Grain Futures Move Higher after Long Weekend
Jan 17, 2012
Good Morning! Paul Georgy with early morning comments for January 17, 2012 at 5:17 am. Grain futures rebound due to oversold conditions after USDA report. Now that the USDA numbers are out of the way trade will be back focusing on the EU debt concerns, possible Greek default and weather in South America. The Commitment of Traders report from the CFTC showed funds increased their long positions by a sizeable amount in corn and beans. Rains in Southern Brazil this past weekend were beneficial but Argentina will have a period of dryness until Jan 23 when the next system is expect to dump significant moisture over the region. Temps are not expected to be extreme during this spell of dryness. Southern Brazil is starting to harvest early season corn. Yields are coming in less than last year due to the drought in that area. The USDA reported cattle trading in Texas and Kansas Friday at 123.00 which would be 2.00 to 3.00 higher than last week. That was definitely a supportive factor to CME Futures on Friday. Choice beef was down .41 and select was down .54 on Friday. Pork cutout values were up .60. Due to holiday on Monday it is expect cash hogs will start out this week lower as packers have a short week. There are only a few days left to pre-register for the
Allendale Ag Leaders Conference. Joel Hertz and Drew Lerner will be our featured speakers at this year’s conference. We have seats available for the meeting but the Holiday Inn is sold out. Rooms are available at the Hampton Inn just down the road. Shuttles will be provided.
Markets as of 5:17 AM
Corn: 8 to 10 higher Beans: 20 to 22 higher Wheat:7 to 9 higher
Live Cattle: called higher Lean Hogs:called higher
Dollar: .66 lower Crude: 2.09 higher Gold: 34.70 higher
Allendale Advanced Charts
Beans trended lower as the session progressed on Friday and finished well below the 50 day moving average. However the market did hold above yesterday’s low of 11.50. Watch for the gap below as a magnet with potential downside target of 11.04 as support.

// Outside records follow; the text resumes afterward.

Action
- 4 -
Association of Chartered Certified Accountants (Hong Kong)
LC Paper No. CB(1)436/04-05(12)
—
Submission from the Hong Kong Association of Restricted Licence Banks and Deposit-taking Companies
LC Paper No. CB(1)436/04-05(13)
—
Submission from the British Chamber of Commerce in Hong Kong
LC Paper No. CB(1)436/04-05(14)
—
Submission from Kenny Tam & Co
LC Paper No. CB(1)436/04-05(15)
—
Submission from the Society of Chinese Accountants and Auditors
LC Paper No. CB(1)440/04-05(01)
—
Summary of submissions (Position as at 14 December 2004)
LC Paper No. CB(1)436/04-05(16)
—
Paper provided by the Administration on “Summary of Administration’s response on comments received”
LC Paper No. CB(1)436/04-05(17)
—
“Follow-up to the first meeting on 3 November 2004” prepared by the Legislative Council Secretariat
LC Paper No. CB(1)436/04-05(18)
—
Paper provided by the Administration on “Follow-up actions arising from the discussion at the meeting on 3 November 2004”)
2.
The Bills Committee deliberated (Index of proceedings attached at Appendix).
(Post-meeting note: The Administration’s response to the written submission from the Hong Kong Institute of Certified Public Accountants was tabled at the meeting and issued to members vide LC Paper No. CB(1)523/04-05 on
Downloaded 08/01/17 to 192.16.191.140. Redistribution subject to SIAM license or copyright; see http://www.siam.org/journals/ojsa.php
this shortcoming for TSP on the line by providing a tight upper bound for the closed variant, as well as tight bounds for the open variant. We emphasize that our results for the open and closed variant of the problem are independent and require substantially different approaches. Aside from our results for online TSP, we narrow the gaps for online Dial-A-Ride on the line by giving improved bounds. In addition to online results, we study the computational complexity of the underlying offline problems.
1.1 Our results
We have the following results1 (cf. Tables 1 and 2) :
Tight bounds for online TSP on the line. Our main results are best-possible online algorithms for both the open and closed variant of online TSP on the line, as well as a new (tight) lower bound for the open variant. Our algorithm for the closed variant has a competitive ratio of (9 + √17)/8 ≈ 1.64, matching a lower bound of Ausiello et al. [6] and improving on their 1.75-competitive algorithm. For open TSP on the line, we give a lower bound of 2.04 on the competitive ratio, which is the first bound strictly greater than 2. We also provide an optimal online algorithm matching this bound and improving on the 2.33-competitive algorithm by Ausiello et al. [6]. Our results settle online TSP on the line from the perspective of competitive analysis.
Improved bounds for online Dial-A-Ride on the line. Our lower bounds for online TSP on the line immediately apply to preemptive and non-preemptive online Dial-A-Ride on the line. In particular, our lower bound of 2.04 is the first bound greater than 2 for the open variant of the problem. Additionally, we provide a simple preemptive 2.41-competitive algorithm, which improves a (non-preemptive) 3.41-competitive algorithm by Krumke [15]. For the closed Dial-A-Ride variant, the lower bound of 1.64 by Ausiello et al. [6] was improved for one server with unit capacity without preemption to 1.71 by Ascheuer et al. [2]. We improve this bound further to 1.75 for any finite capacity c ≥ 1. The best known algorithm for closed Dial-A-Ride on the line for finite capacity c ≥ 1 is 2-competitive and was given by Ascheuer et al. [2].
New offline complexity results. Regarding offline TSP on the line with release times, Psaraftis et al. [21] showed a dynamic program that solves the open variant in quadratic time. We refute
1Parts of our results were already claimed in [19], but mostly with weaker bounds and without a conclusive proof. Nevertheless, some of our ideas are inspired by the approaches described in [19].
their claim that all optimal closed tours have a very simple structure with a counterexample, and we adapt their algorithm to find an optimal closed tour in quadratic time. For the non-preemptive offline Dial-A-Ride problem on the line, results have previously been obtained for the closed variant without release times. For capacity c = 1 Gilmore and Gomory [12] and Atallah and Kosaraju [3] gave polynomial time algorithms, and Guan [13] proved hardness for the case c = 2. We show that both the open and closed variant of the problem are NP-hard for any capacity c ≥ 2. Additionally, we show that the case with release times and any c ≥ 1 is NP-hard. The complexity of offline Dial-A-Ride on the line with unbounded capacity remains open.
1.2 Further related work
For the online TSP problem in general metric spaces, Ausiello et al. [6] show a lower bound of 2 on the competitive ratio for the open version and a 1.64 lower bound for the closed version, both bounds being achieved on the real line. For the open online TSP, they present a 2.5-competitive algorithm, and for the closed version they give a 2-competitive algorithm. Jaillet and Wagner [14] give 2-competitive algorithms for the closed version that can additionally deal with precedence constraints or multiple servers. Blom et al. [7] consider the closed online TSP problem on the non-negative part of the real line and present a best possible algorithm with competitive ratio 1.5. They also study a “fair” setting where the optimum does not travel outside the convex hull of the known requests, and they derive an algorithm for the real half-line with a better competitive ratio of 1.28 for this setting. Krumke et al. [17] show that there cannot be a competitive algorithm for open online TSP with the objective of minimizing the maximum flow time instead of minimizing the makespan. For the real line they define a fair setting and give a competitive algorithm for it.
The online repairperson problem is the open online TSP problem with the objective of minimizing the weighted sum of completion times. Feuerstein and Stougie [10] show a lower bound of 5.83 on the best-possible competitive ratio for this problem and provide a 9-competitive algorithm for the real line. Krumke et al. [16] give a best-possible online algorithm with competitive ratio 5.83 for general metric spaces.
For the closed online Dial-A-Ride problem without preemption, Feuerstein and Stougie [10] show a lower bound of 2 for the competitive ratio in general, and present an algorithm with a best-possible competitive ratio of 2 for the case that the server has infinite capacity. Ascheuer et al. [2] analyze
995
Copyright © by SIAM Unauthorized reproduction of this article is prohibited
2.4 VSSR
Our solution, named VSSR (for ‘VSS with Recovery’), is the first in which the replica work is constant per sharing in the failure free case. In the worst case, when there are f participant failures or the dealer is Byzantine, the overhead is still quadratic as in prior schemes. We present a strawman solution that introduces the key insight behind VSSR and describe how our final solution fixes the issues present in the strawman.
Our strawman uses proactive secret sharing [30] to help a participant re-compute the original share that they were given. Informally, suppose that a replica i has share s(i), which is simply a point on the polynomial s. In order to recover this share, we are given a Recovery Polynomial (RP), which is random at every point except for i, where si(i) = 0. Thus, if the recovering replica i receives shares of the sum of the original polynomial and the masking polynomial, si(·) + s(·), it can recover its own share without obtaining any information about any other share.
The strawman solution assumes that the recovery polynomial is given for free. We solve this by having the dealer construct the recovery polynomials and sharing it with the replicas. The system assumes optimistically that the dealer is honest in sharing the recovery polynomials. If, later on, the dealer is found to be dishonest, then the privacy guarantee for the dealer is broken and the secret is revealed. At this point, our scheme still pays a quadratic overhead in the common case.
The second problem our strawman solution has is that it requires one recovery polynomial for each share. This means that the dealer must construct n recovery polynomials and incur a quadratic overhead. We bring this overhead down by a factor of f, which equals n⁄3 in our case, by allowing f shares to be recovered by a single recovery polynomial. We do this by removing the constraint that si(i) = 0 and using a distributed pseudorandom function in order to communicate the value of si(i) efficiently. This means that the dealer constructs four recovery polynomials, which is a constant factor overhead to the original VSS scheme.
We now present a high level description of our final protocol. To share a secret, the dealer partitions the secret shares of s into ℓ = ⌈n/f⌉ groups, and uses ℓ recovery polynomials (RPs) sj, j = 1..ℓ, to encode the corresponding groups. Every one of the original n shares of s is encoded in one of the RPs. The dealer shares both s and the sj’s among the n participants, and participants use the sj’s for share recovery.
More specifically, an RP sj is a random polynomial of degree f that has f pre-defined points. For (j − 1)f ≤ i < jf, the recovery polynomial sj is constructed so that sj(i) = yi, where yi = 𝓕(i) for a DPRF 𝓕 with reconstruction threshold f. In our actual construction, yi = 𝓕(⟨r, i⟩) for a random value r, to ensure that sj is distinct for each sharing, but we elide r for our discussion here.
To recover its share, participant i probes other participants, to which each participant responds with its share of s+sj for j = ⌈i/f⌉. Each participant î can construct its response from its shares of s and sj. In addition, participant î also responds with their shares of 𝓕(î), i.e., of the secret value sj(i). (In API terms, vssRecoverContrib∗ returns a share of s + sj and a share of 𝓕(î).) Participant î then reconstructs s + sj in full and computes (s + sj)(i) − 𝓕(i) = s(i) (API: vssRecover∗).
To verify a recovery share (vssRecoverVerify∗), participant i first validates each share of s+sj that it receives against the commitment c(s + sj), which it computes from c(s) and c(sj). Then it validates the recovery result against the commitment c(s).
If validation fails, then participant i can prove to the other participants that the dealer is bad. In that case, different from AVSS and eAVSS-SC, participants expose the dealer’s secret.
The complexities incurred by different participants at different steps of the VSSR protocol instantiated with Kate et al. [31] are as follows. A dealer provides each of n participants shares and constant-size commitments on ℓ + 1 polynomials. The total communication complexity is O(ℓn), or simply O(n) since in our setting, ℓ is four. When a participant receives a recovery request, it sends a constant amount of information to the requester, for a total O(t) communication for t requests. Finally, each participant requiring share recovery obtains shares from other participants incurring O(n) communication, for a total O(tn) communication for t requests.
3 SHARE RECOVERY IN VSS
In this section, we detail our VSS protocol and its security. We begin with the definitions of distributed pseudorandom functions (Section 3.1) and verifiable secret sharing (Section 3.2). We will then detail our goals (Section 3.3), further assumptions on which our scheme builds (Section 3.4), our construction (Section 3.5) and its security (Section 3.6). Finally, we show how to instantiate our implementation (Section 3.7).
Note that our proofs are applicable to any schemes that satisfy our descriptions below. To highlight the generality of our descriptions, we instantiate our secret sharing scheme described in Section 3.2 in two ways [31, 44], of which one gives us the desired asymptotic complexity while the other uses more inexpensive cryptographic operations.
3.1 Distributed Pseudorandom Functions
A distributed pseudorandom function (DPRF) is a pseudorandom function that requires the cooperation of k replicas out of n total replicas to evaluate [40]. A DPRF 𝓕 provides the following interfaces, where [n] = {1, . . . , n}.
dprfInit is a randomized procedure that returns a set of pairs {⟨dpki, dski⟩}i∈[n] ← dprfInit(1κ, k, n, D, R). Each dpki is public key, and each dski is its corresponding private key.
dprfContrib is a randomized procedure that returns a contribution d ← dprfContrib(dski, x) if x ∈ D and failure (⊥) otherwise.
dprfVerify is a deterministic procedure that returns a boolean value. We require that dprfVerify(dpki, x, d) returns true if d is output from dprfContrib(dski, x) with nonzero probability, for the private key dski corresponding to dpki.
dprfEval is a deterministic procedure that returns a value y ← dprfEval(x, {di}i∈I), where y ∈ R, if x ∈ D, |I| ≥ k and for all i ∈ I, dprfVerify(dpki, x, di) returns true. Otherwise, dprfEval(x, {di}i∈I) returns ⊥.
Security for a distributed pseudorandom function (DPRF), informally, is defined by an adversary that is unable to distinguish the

Nelson Notes from the desk of Rich Nelson
Corn production was raised by 48 million bushels. This was a surprise as the industry was expecting a 45 million bushel decline. A moderate 50 million bushel increase for old crop exports helped cushion the blow for almost no change in projected ending stocks for Aug 30, 2012. We will point out old crop stocks counted, as of Dec 1, were 251 million bushels above the average guess. This implies first quarter usage was disappointing (likely feed use)…again.